Ignore the bit units for a moment. It's a measurement of information or certainty. Roughly speaking, the relative height is how certain you are to observe a particular residue or nucleotide at a particular position.
Randomness is maximum uncertainty — all events can happen with equal probability. The most simple case is flipping a fair coin and having equal chance to get a heads or tails.
The opposite of randomness is certainty — you expect some event to happen to the exclusion of most or all other possibilities, like when you roll a weighted die in a crooked casino run by Ricky Jay, and one face comes up more than all the others.
In the original paper by Crooks et al. they call the measure at each base a measurement of conservation, which is defined as the difference between the uncertainty of what you observe in reality (which is low for one or two residues that you see more frequently than all others, such as in a transcription factor binding site), and the frequency you'd expect if the biology of where TFs bind was completely random (like a factor that binds without caring about the DNA sequence: you have a pure 1-in-4 chance of seeing one of A, T, C, or G, at any position).
High heights indicate high conservation: low uncertainty.
Transcription factor binding sites are highly conserved, biologically or evolutionarily speaking, because they control how segments of DNA get turned on, and different parts of the DNA need to get controlled at different times and in specific ways, in order for the concert of proteins to do their thing and keep the organism alive.
Like tossing a spanner into an engine of a moving car, mutations to TF binding sites will more often than not break the biological machinery of organisms and so weaken or kill them before they can make copies of themselves.
Over time, therefore, organisms have evolved genomes that conserve these regulatory, functional sites, so as to stay alive long enough to reproduce.

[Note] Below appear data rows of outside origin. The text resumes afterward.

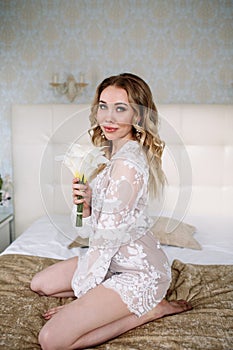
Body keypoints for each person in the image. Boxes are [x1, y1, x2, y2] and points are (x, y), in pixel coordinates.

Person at [30, 73, 192, 349]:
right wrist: (89, 204)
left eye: (120, 108)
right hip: (113, 262)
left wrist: (85, 301)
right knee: (40, 284)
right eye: (103, 106)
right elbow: (94, 231)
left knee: (51, 340)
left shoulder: (127, 164)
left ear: (138, 116)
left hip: (139, 272)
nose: (108, 117)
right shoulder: (111, 156)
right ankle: (116, 297)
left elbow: (103, 241)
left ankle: (153, 309)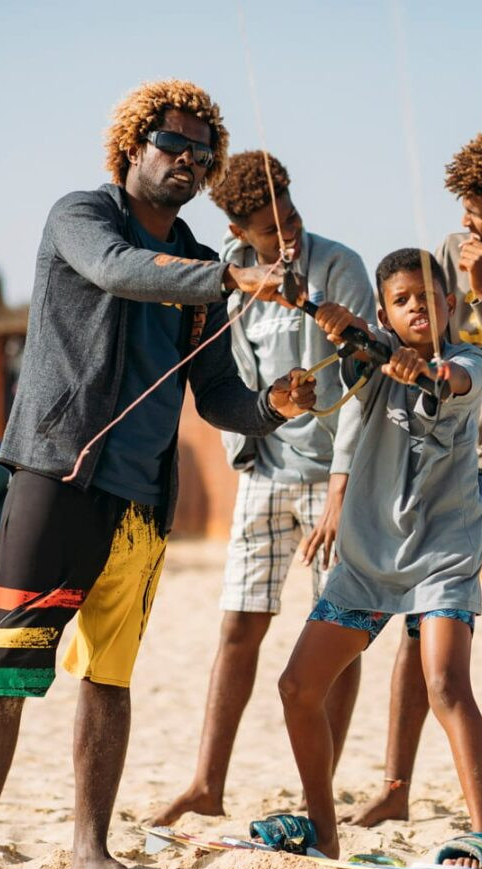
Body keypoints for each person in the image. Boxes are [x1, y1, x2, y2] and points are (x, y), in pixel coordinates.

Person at [0, 80, 315, 869]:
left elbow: (216, 393)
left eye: (200, 152)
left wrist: (272, 407)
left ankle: (90, 852)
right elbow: (117, 273)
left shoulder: (200, 265)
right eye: (171, 144)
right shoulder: (80, 217)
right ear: (131, 147)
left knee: (109, 681)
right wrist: (232, 279)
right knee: (7, 673)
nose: (187, 160)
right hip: (57, 475)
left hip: (143, 502)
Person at [350, 125, 482, 826]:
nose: (466, 225)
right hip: (456, 466)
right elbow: (412, 334)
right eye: (463, 209)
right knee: (422, 622)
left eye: (477, 212)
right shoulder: (444, 254)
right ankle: (394, 786)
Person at [150, 151, 375, 827]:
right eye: (270, 227)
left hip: (333, 479)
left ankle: (319, 795)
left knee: (334, 635)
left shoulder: (340, 265)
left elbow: (368, 377)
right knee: (238, 628)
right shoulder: (224, 272)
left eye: (293, 215)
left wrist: (342, 488)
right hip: (262, 470)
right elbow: (217, 372)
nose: (289, 234)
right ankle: (206, 784)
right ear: (237, 227)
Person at [276, 249, 482, 862]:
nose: (417, 309)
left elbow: (448, 382)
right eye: (402, 301)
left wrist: (411, 365)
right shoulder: (367, 357)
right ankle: (322, 831)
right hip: (367, 561)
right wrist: (323, 312)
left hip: (440, 559)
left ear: (451, 305)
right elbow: (358, 353)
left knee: (446, 684)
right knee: (297, 687)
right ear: (384, 312)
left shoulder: (469, 361)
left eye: (428, 299)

That's why sequence logos are good visual representations of TF sites. Logos show you where and which nucleotides are conserved to the exclusion of others. Logos show how different transcription factors have evolved a preference (a higher "certainty") for binding to different sequences of DNA. Further, logos offer quantitative or informational measures of that certainty — "bit scores" — which are based on mathematics in information theory.